***** PASSAGE SHOWN *****
And, as I came to realize after a long bisect yesternight, the Renesas IPMMU 
driver :-/ Basically any platform that relied on arm_iommu_attach_device() to 
set the IOMMU DMA ops is now broken.

> There's an additional issue with this automatic type of setting up
> mapping: on Tegra quite a few devices can use the IOMMU. Among those are
> SD/MMC controllers, HDA, SATA and things like the AHB bus. Creating a
> separate domain (== address space) for each of those devices is wasteful
> and there's currently no way to make them use a single virtual address
> space. Each of them really has no use for a full 4 GiB of address space.
> My earliest attempt to implement that was as a policy decision within
> the IOMMU driver, but that wasn't very well received.
***** PROVIDED RECORDS *****
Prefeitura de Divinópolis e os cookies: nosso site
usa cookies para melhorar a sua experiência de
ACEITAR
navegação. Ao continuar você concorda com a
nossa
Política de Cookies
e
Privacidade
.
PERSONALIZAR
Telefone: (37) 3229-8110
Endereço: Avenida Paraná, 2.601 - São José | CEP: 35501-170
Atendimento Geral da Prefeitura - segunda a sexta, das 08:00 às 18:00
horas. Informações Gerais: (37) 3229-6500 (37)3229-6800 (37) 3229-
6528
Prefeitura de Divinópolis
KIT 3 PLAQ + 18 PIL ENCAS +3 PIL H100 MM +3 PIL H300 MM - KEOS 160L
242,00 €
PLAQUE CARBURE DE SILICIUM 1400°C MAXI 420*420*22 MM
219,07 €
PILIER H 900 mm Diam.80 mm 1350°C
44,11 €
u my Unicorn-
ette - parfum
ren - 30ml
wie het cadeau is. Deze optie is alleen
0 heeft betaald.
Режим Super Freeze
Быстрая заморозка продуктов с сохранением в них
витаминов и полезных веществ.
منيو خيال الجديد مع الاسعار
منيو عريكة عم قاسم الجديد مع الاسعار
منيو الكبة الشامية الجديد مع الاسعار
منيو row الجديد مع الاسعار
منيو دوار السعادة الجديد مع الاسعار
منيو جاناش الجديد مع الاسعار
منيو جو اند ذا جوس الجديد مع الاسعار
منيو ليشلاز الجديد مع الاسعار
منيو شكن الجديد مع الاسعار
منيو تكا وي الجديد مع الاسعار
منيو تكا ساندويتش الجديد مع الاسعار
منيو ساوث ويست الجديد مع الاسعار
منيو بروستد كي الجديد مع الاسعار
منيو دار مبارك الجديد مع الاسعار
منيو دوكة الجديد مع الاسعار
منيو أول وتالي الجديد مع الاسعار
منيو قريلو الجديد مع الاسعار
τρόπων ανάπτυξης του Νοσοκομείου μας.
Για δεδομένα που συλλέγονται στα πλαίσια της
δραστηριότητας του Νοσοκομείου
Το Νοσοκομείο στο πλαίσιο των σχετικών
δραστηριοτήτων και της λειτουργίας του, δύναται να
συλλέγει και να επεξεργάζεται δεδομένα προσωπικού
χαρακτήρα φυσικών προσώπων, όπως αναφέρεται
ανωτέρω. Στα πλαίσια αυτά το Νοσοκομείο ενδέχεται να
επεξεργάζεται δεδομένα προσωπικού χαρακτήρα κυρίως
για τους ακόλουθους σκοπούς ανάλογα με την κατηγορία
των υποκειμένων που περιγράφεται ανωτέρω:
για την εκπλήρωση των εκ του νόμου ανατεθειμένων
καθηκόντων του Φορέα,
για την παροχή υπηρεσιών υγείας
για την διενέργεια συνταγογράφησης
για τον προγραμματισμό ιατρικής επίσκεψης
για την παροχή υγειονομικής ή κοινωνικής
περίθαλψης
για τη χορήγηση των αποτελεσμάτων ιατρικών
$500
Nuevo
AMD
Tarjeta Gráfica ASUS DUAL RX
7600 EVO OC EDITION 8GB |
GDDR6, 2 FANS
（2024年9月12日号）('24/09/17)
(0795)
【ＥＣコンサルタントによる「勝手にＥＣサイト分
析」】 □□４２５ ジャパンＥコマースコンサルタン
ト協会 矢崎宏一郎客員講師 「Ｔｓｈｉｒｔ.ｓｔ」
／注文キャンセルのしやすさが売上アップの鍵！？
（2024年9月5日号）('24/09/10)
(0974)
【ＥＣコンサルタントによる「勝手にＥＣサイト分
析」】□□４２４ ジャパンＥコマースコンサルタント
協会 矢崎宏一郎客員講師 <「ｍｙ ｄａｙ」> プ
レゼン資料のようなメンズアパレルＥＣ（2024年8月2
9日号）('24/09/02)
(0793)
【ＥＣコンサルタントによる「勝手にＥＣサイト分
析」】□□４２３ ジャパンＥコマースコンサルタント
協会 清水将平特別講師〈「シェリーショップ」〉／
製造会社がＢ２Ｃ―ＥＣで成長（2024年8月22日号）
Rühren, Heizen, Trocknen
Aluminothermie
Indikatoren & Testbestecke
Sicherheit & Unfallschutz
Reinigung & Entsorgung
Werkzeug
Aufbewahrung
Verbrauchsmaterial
*****
_APPLY WHAT YOU READ_
1. Which lines in the rows contain the string "ジャパンＥコマースコンサルタント"? Pull out each of them, treating case as significant.
2. What might come next in the passage on IOMMU domains and DMA ops? Write a continuation that picks up after its final sentence.

_RESULTS FOR EACH TASK_
1.
析」】□□４２４ ジャパンＥコマースコンサルタント
析」】□□４２３ ジャパンＥコマースコンサルタント

2.
A similar discussion started at http://www.spinics.net/lists/arm-kernel/msg385805.html but didn't go very far.

In the end it's really a policy decision. The question is how to express that 
policy. As policies in DT are frowned upon we have several subsystems 
currently hacking around similar issues by implementing heuristics or defaults 
that nobody really complained about so far. We might be able to do the same 
for IOMMUs as a first step.

> I'm now wondering whether the same could be done using this new type of
> flag. Perhaps it can be assumed that every driver that doesn't want its
> IOMMU master hooked up to the DMA API can (and will) manually manage the
> virtual address space. Conversely every driver that wants to use the DMA
> API to abstract away the existence of an IOMMU could be considered part
> of the group where a separate domain isn't necessary.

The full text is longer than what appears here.